パレスチナ解放機構の議長に、アラファト氏が留まっている頃に、オスロ合意が成立し、その後、パレスチナ・イスラエル和平最終合意に向けた交渉が、イスラエルとパレスチナとの間で行われていた。その時のパレスチナ側の代表者が、現在パレスチナ自治政府のマハムード・アッバース氏だった。
彼はイスラエル側との交渉で、最終的な和平の試案を作っている。それがベイリン・アブーマーゼン(マハムード・アッバース)合意だ。
つまり、マハムード・アッバース議長は以前から、イスラエル政府側と相当入り組んだ関係に、あったということだ。その理由の一つは、彼がイスラム教徒ではない、バハイ教徒だということにあるのかもしれない。そのことは、エルサレムの重要性を低下させるからだ。
マハムード・アッバース議長については、幾つもの(?)マークがついているが、最近になって、とんでもない情報が飛び出してきた。それは、マハムード・アッバース議長がアラファト議長の暗殺に、関与していたというものだ。
この情報を暴露した人物は、アラファト時代ナンバー2のポジションに就いていた、ファルーク・カドウミ氏だ。彼はオスロ合意後もパレスチナの地には戻らず、チュニジアやシリアに居住し、マハムード・アッバース議長体制になってからは、辛口の批判を続けている。
ファルーク・カドウミ氏はアラファト議長の死を、イスラエルとパレスチナの罠によるものだったと主張している。その時の秘密文書が残っており、アラファト議長にもその書類が送られ、身の危険を知らせていたということだ。しかし、アラファト議長はパレスチナに留まり、この陰謀と戦うと言い張り、結果的にパリの病院に向かうまで、西岸から離れることは無かった。

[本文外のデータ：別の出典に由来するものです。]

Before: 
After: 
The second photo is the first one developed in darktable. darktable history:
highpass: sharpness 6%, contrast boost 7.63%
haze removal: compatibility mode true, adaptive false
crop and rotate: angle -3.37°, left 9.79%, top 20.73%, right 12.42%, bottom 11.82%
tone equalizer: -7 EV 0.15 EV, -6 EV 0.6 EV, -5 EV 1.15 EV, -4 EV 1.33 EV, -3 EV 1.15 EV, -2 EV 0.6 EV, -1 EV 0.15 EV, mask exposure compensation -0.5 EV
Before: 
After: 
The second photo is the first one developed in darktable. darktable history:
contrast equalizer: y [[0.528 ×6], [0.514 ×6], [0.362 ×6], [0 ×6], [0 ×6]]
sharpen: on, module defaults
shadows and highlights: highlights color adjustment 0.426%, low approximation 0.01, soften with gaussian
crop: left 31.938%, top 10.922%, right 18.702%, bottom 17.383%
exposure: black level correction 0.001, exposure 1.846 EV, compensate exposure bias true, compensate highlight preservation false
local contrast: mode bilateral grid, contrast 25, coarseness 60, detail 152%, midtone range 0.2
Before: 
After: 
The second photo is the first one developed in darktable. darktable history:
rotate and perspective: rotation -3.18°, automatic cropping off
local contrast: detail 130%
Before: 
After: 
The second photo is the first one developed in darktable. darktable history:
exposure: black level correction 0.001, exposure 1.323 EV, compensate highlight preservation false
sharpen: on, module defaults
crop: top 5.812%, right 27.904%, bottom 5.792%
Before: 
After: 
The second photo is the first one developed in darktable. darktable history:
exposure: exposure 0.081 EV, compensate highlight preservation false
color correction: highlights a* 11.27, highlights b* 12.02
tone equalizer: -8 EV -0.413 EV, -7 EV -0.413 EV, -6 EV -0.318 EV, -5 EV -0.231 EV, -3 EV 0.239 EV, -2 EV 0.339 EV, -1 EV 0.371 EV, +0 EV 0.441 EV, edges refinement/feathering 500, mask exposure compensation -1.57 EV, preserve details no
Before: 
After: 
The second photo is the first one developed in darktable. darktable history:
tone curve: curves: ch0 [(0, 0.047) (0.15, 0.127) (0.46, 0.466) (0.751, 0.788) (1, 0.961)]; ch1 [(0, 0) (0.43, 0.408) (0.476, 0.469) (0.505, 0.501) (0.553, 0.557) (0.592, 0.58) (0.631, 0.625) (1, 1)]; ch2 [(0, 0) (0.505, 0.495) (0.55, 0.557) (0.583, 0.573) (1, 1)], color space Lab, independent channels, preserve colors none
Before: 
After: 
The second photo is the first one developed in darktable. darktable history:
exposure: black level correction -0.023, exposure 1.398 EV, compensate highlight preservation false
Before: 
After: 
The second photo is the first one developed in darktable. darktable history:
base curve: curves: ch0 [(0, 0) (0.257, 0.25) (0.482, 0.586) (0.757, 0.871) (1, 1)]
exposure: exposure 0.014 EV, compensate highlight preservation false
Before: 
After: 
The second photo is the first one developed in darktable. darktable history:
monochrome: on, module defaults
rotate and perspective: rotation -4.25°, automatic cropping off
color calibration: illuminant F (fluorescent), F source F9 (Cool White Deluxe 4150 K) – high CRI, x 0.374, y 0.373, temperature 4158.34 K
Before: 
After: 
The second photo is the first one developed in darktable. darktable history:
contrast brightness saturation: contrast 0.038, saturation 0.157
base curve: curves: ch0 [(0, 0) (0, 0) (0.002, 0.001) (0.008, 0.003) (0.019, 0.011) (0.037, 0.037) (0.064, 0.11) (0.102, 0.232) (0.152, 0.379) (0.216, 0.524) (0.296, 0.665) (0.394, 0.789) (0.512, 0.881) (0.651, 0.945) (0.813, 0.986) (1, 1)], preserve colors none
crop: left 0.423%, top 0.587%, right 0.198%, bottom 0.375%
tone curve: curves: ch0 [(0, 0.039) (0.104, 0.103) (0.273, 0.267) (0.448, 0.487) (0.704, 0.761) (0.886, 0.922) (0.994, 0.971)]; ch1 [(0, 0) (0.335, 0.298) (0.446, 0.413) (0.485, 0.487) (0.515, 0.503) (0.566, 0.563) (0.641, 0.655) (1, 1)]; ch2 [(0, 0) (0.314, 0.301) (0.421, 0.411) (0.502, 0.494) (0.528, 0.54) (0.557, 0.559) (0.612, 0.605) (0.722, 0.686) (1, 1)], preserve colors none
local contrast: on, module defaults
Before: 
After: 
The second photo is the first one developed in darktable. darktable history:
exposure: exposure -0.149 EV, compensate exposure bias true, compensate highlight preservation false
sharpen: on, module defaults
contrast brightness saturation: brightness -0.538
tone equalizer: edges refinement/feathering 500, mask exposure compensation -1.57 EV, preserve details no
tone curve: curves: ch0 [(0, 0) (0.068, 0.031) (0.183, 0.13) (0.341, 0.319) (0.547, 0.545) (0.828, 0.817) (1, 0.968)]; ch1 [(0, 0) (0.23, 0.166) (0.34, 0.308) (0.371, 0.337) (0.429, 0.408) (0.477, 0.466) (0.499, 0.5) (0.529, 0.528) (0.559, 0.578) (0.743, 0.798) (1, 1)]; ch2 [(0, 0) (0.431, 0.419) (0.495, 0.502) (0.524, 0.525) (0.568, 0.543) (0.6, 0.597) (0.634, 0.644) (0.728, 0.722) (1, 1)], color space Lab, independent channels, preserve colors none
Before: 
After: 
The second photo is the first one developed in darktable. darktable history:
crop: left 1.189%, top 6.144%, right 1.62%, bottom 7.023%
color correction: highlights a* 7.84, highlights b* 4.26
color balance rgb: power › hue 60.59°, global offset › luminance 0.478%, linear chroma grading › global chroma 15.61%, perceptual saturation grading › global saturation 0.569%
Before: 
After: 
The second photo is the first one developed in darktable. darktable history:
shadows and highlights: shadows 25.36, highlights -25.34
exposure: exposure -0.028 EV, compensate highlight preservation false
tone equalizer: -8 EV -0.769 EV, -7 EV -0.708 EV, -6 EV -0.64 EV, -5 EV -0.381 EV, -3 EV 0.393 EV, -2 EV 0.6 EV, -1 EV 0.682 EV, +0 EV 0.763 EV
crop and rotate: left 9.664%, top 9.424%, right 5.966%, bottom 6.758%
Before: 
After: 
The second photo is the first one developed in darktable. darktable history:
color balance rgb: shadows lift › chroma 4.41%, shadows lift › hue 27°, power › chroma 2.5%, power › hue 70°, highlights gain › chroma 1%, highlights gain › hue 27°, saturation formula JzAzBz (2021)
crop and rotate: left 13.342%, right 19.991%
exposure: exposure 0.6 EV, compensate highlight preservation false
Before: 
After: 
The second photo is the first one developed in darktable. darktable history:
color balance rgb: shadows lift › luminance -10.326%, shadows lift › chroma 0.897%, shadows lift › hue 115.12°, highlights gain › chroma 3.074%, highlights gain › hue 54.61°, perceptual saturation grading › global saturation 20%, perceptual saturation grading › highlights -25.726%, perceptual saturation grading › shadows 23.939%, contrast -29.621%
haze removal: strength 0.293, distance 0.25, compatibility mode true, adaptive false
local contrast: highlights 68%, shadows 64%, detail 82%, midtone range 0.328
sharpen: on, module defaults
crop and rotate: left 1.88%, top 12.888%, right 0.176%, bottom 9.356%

このアラファト議長暗殺の秘密会議には、イスラエル、パレスチナのほかに、アメリカの情報機関員が出席したということだ。パレスチナ側からはマハムード・アッバース議長の他に、ガザ地区の治安責任者であったムハンマド・ダハラーンも、出席していたということだ。この人物については、アメリカの情報機関やイスラエル政府と、深い関係にあるという情報が何度も流されている。
もう一つの情報は、マハムード・アッバース議長はパレスチナの半分しか代表しておらず、彼にはイスラエルと交渉する資格は無いというものだ。イスラエルのリーバーマン外相が主張するところでは、「パレスチナとイスラエルとの交渉は、パレスチナ自治政府がパレスチナ人全体を代表しているという前提だが、現在のパレスチナ自治政府とマハムード・アッバース議長は、西岸しか代表していいな。」ということだ。
マハムード・アッバース議長にとっては、いずれも極めて不愉快な情報、ということではないか。